## Written problem
Reproduce every line of the items below character for character, leaving out the pictures.
━━━━━━━━━━━━━━━━━━━━
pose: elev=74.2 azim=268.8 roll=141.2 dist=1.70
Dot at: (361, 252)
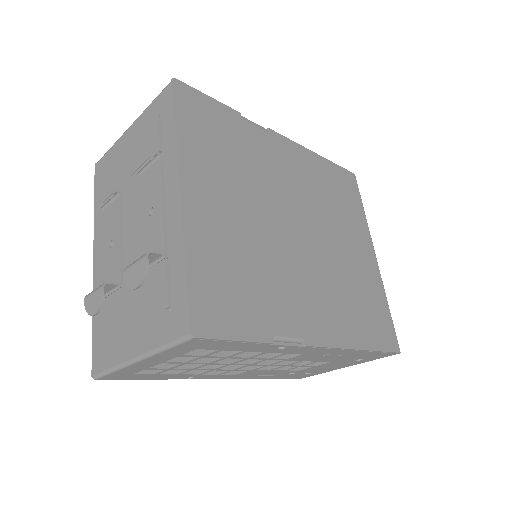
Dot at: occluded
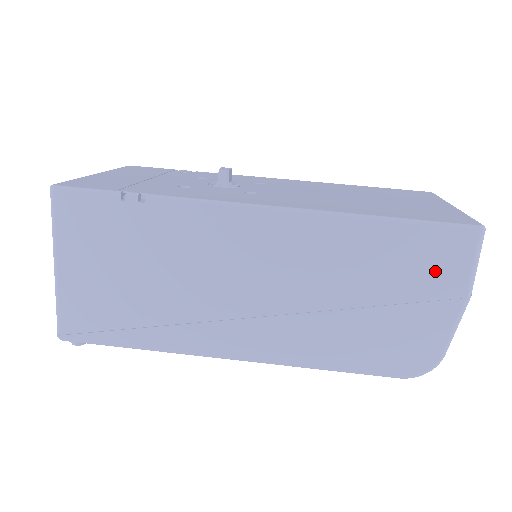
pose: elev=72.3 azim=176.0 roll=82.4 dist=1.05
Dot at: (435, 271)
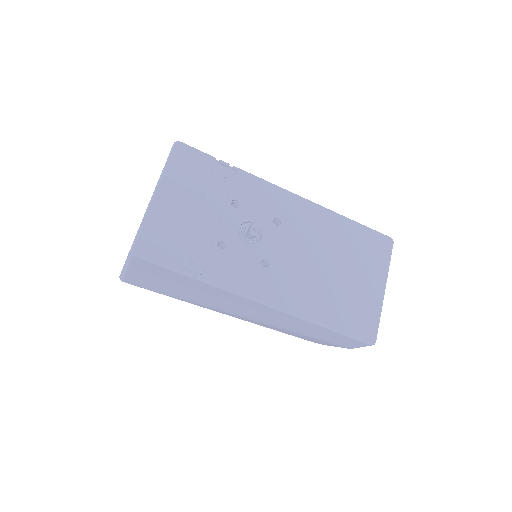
━━━━━━━━━━━━━━━━━━━━
## Task response
pose: elev=74.2 azim=268.8 roll=141.2 dist=1.70
Dot at: (361, 252)
Dot at: occluded
pose: elev=72.3 azim=176.0 roll=82.4 dist=1.05
Dot at: (435, 271)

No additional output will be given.